(Saved entries)
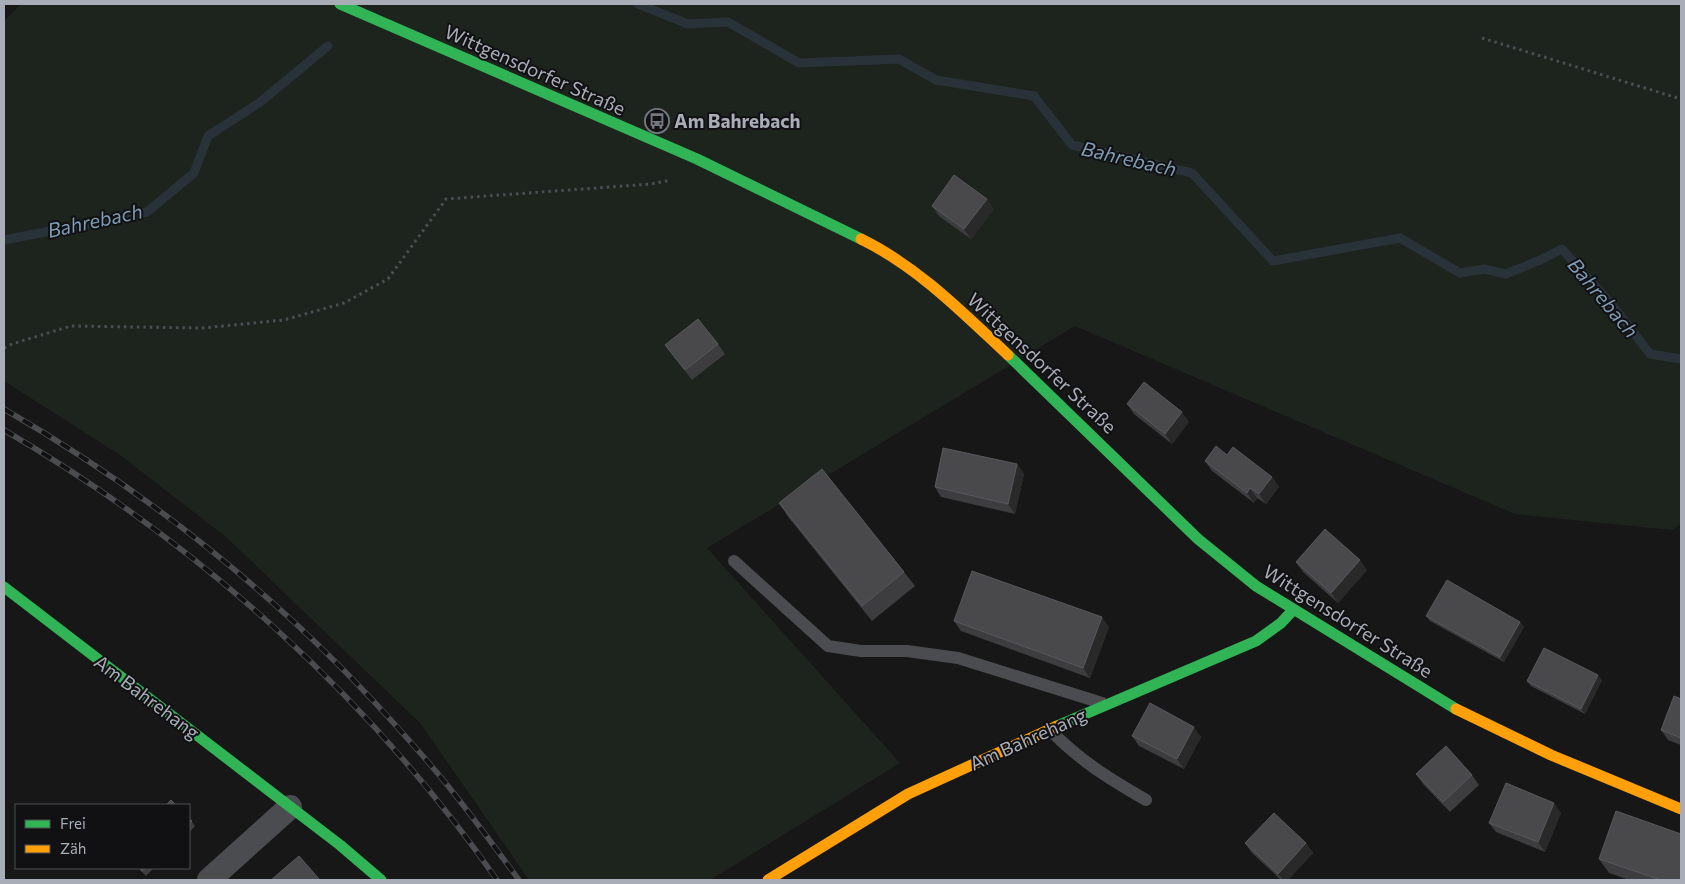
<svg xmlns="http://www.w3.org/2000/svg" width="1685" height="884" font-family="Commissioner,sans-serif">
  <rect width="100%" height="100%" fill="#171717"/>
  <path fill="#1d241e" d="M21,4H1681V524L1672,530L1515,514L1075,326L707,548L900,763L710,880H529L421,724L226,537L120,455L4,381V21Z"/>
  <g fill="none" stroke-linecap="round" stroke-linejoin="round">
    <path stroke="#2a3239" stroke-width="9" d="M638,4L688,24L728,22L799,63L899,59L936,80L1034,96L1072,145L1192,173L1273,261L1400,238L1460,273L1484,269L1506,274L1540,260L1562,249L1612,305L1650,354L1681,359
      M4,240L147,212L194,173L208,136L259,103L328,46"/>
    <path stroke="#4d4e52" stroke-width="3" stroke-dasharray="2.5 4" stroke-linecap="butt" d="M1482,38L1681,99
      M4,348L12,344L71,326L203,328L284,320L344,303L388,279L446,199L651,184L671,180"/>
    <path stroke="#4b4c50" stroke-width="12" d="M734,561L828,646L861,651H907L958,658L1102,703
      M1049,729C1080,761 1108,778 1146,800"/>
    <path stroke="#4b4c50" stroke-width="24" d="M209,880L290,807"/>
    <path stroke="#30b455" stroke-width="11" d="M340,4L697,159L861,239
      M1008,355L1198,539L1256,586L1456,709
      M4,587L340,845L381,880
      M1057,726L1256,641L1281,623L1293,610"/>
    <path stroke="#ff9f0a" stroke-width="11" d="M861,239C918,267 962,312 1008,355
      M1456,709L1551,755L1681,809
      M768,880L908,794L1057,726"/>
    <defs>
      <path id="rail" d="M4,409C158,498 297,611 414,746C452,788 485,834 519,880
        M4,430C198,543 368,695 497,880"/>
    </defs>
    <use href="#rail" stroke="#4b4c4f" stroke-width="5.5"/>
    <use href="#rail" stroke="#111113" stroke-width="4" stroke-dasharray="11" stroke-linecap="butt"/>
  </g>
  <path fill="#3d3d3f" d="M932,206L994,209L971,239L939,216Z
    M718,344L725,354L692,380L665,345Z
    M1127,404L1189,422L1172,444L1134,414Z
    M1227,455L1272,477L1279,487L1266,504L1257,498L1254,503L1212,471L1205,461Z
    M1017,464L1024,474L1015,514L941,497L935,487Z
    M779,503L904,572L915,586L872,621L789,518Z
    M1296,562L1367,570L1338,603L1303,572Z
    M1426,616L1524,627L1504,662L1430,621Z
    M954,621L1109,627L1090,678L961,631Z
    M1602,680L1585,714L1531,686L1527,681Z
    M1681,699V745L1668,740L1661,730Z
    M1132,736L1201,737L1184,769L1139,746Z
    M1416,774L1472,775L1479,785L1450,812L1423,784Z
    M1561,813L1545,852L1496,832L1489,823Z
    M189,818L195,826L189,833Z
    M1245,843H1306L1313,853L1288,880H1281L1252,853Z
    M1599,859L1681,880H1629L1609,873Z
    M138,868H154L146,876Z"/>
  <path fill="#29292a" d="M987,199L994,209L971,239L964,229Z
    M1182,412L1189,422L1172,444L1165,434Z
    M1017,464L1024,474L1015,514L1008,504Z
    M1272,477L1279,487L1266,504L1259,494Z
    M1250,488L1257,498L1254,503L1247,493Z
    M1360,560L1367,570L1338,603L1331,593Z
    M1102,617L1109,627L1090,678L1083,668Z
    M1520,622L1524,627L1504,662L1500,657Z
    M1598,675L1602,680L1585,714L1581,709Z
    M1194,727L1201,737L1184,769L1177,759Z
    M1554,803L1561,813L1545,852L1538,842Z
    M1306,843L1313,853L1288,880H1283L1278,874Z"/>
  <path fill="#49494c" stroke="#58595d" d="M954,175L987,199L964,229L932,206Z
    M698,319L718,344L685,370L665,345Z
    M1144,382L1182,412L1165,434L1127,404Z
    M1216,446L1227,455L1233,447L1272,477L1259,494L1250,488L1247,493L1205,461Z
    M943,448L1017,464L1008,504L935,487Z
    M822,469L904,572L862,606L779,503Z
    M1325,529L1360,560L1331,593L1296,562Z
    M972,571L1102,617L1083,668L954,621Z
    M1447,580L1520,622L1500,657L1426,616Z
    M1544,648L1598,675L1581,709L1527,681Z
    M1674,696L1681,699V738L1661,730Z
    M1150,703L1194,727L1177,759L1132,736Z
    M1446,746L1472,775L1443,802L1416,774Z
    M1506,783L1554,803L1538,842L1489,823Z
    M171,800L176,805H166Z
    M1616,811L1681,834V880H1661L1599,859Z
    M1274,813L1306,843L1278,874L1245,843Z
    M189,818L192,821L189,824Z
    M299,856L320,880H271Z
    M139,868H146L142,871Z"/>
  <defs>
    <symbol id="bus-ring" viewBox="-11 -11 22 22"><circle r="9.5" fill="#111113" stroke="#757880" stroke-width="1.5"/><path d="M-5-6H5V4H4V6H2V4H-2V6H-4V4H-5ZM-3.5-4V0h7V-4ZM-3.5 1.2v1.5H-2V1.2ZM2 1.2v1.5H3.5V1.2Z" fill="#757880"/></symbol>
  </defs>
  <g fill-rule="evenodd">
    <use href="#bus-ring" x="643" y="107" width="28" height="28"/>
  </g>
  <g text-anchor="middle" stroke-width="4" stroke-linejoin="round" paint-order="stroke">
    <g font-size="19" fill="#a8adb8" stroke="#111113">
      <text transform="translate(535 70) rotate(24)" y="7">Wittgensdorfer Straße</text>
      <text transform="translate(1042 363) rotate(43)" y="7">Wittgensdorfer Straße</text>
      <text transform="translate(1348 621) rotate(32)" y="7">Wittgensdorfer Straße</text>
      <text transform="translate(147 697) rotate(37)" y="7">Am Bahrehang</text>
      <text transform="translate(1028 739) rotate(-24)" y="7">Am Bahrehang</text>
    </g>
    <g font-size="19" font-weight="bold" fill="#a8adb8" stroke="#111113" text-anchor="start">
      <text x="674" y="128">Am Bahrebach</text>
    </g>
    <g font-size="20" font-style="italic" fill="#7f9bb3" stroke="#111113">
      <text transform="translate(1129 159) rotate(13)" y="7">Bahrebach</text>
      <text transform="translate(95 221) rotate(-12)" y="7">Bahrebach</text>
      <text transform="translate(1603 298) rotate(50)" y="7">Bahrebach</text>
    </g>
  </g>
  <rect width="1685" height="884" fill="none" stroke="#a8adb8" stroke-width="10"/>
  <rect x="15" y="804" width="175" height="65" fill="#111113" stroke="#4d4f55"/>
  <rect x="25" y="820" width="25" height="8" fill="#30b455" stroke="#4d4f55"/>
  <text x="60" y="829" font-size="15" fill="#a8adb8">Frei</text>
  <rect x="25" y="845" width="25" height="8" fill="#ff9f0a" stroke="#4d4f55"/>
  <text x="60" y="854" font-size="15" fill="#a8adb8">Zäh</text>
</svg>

▶ _WHAT THE TASK ASKS_
For each line above that includes "linejoin", copy the line.

▶ _SOLUTION FOR THIS TASK_
  <g fill="none" stroke-linecap="round" stroke-linejoin="round">
  <g text-anchor="middle" stroke-width="4" stroke-linejoin="round" paint-order="stroke">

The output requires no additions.